Scales measuring withdrawal are commonly categorised as objective (clinician-rated) or subjective (self-report). There are several scales that have been developed to monitor the withdrawal process; these include: the Clinical Opiate Withdrawal Scale (COWS; Wesson & Ling, 2003), Opiate Withdrawal Scale (OWS; Bradley et al., 1987), Short Opiate Withdrawal Scale (Gossop, 1990) and the Subjective and Objective Withdrawal Scales (Handelsman et al., 1987).
The self-reported OWS was assessed during a 20-day detoxification trial of 84 participants (Bradley et al., 1987). The pattern of withdrawal as measured by the scale was as expected. As methadone dose was reduced, a rise in distress was reported that faded by the end of the third week to a total withdrawal score in the normal range (derived from a non-dependent control group). There was a relatively small correlation (r = 0.25) between the self-report OWS and nurse observation of withdrawal, although correlations between nurse observation and the OWS were much higher when the nurse-observed rating was high (r = 0.71). Gossop (1990) compared the Short Opiate Withdrawal Scale (10 items) with the OWS (32 items). A very high correlation (r = 0.97) was found between these measures, suggesting the usefulness of the shorter version.
The Subjective and Objective Opiate Withdrawal Scales were assessed for 32 participants admitted for inpatient detoxification (Handelsman et al., 1987). Significant changes were found for both scales at the stabilisation stage of the trial and after a naloxone challenge.

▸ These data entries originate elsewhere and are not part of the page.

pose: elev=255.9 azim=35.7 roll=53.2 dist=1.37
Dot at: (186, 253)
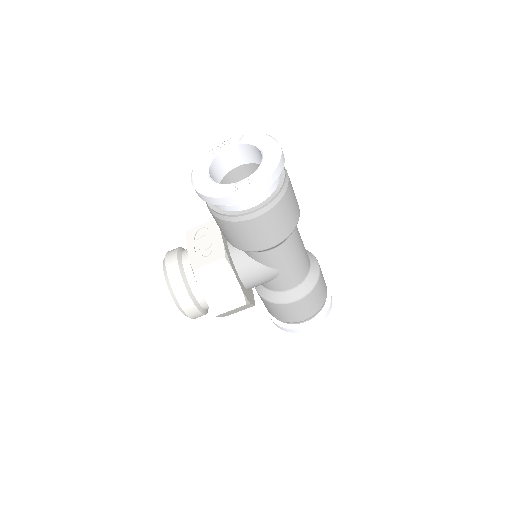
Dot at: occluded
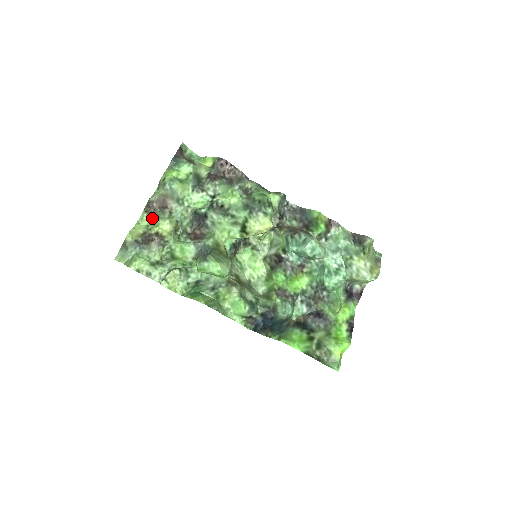
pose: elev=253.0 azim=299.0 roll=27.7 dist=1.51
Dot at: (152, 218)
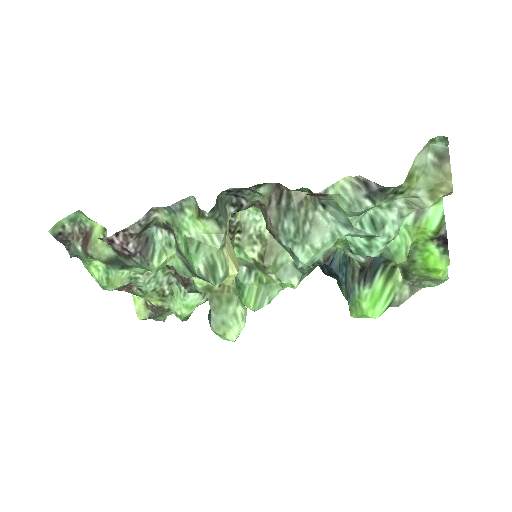
Dot at: occluded
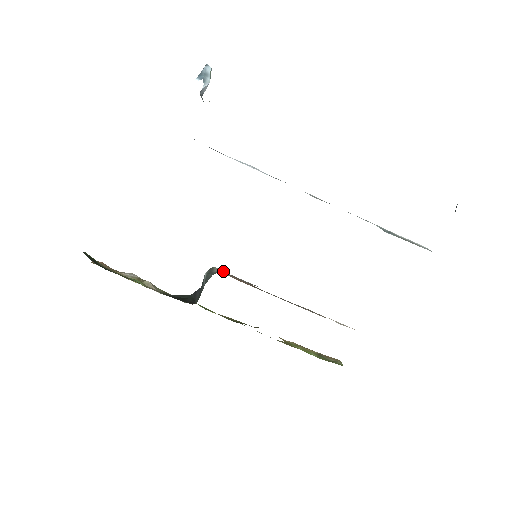
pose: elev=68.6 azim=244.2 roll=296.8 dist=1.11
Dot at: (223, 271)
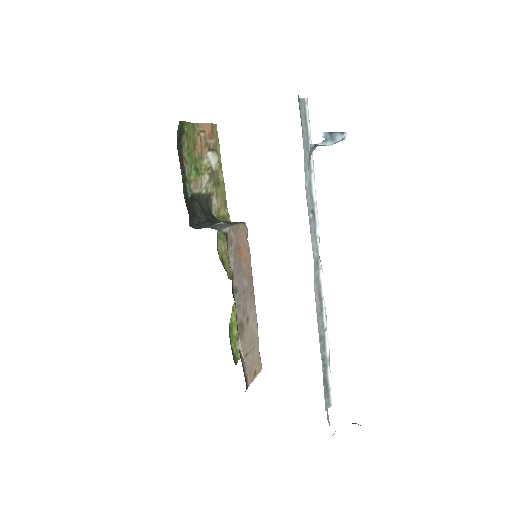
Dot at: (232, 235)
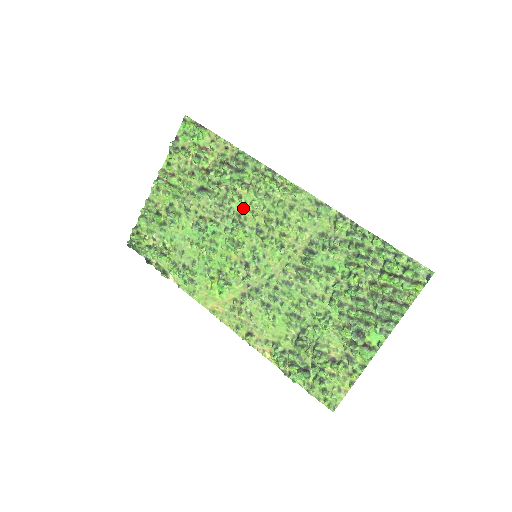
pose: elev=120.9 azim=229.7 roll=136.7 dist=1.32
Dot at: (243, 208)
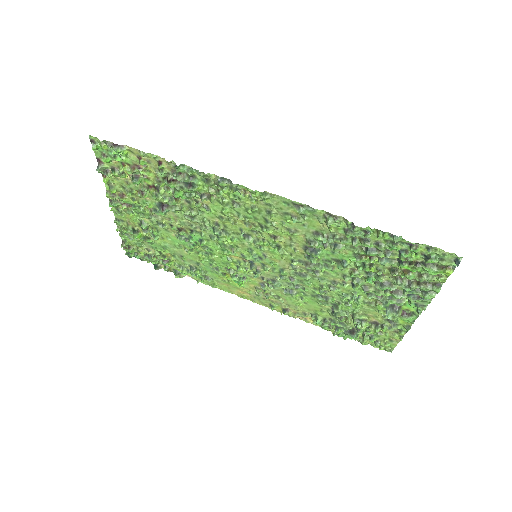
Dot at: (216, 217)
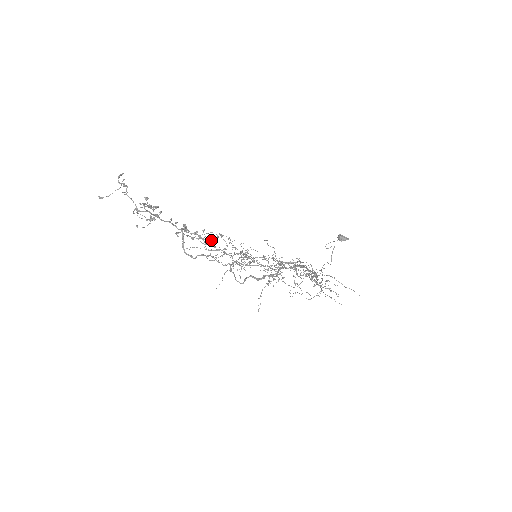
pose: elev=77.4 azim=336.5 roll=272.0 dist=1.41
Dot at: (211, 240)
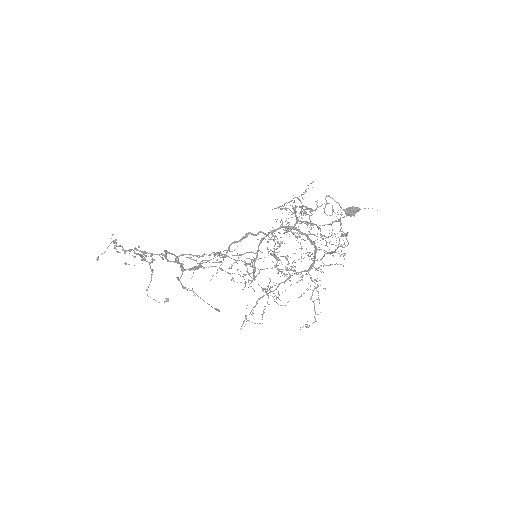
Dot at: occluded
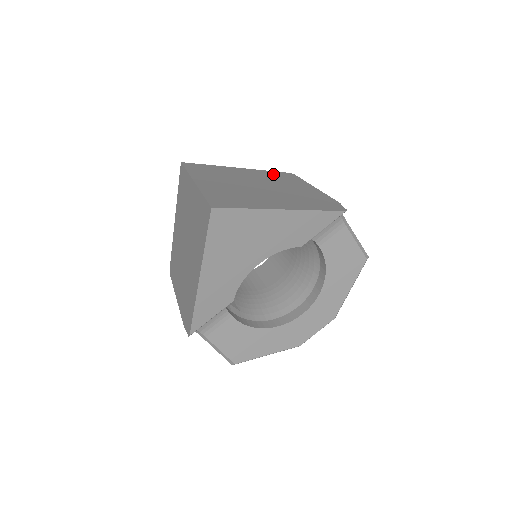
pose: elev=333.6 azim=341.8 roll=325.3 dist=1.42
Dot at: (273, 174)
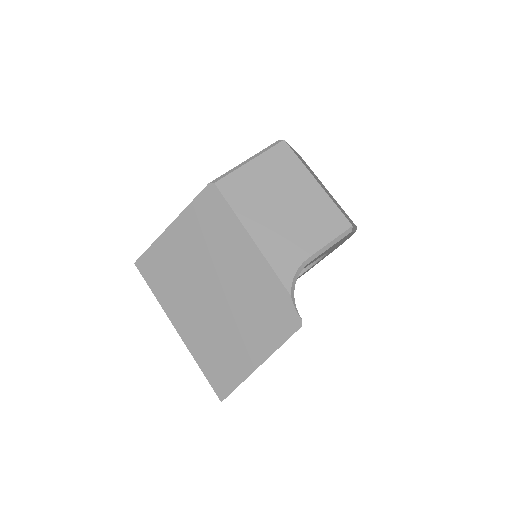
Dot at: (202, 218)
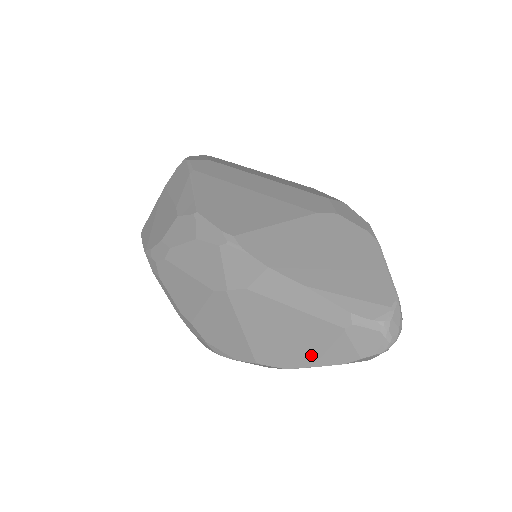
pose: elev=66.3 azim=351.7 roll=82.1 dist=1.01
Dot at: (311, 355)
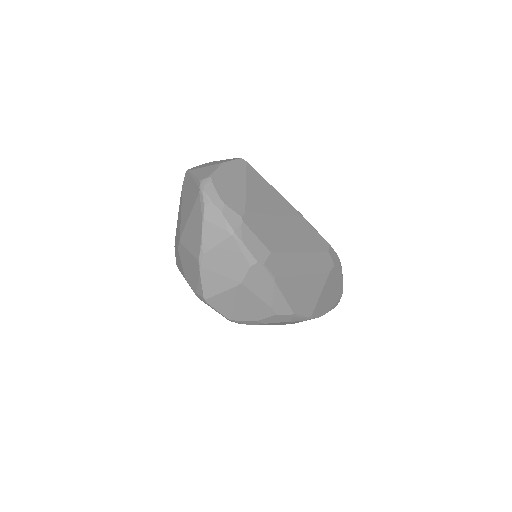
Dot at: occluded
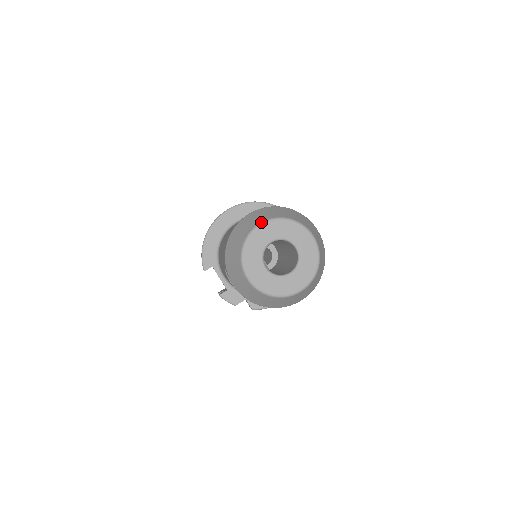
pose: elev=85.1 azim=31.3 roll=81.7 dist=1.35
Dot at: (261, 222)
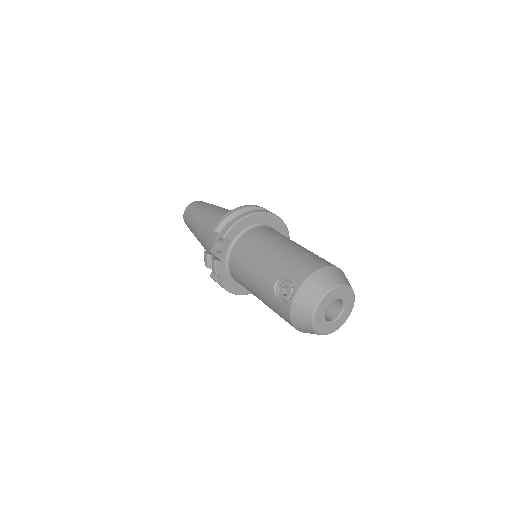
Dot at: (346, 284)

The COWS is a clinician-rated measure. There appears to be little validation of this measure, with the exception that all items have been validated in previous measures (Wesson & Ling, 2003).
5.4.4. Summary
The development of psychometric tools to assess dependence and monitor withdrawal is still at an early stage. Although data were relatively sparse for most measures, some had reasonable reliability and validity. The use of reliable and valid assessment tools may aid the process of conducting a clinical assessment and monitoring withdrawal during the process of detoxification.